Pink-colored roseate spoonbills, herons and palm warblers fly overhead, all while golfers spend their day on the greens.

When it comes to enhancing and protecting its wildlife habitat on the course, Pine Lakes Golf Course is on the right track.

The course, which is the newest and longest course on Jekyll Island, recently received certification in Environmental Planning from the Audubon Cooperative Sanctuary Program for golf courses.

The 18-hole golf course was originally designed and built in 1968, and was renovated in 2002.

It now includes new lakes and bunkers, redesigned greens and drainage improvements and other property preservation and enhancement efforts which helped the course earn its environmental certification.

"By joining and participating in the (sanctuary program), Pine Lakes Golf Course will be involved in projects that enhance habitats for wildlife and preserve natural resources for the benefit of the local community," said Erica England, communications specialist for the Jekyll Island Authority.

According to the certification status report, Pine Lakes displayed a great amount of promise toward becoming an accommodating sanctuary, with areas of opportunity in strengthening a previous commitment to wildlife and habitat management, chemical use reduction and safety, water conservation, water quality management, plus outreach and education.

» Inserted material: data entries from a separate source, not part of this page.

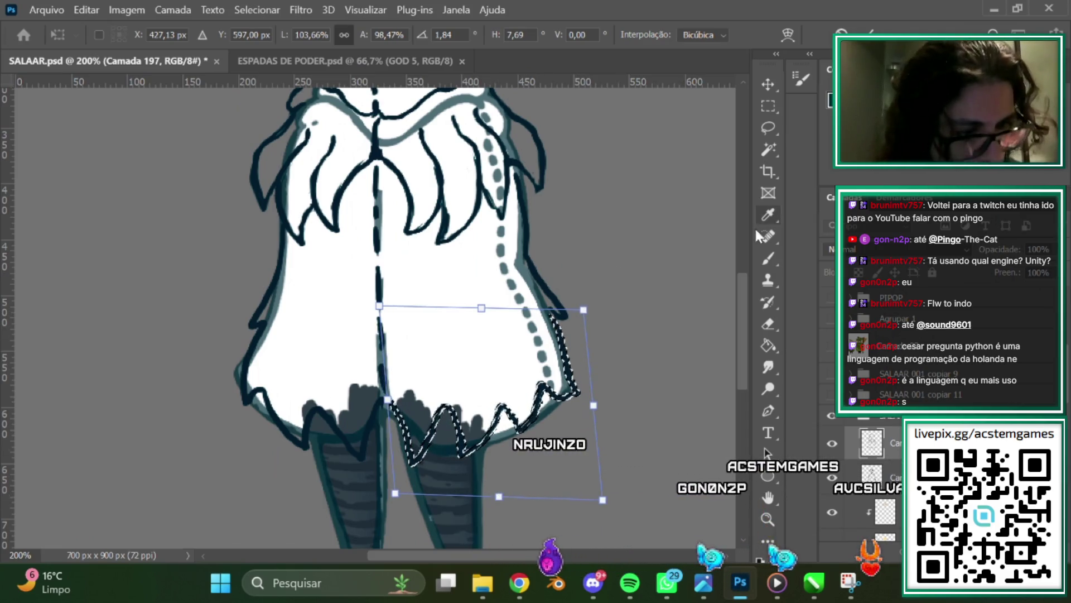
Commit the hem transform and zoom in closer on the skirt.
{"action": "left_click", "coordinate": [769, 127]}
{"action": "mouse_move", "coordinate": [738, 284]}
{"action": "left_mouse_down"}
{"action": "mouse_move", "coordinate": [740, 385]}
{"action": "mouse_move", "coordinate": [746, 300]}
{"action": "left_mouse_up"}
{"action": "key", "text": "w"}
{"action": "key", "text": "ctrl+plus"}
Pick the Brush tool and make layer Camada 2 the active colour layer around the head.
{"action": "key", "text": "b"}
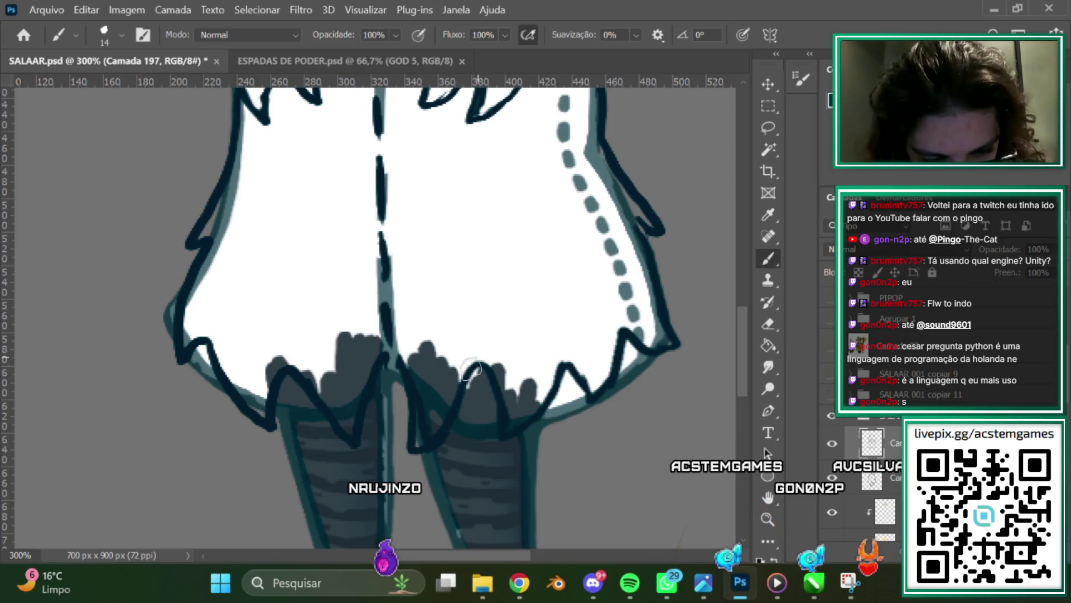
{"action": "left_click", "coordinate": [769, 323]}
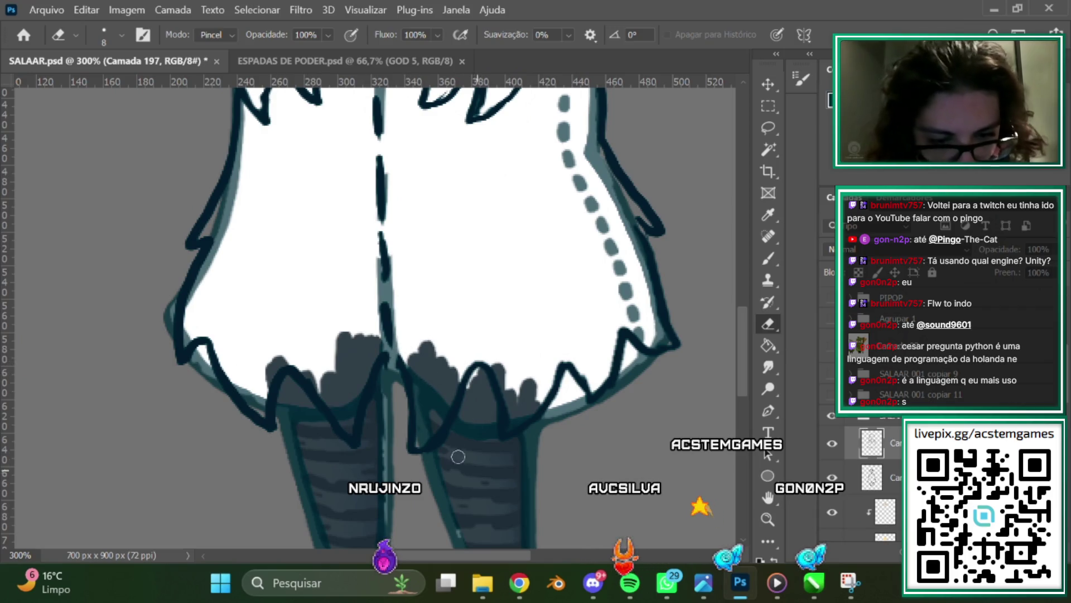
{"action": "left_click", "coordinate": [760, 259]}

The program provides an advisory service to help existing golf courses, such as Pine Lakes develop effective conservation and wildlife enhancement programs.

Projects may include placing nesting boxes for birds such as bluebirds and swallows, using integrated pest management techniques, conserving water and maintaining food and cover for wildlife.

The environmental plan for Pine Lakes was developed by Golf Course Superintendent John Neidhardt.

Neidhardt also received recognition from the Audubon program for his role in the creation and implementation of the plan.

"All the natural areas on Jekyll Island are important for us to preserve," England said. "It's such a great honor that this really reputable group recognized our golf course for doing so."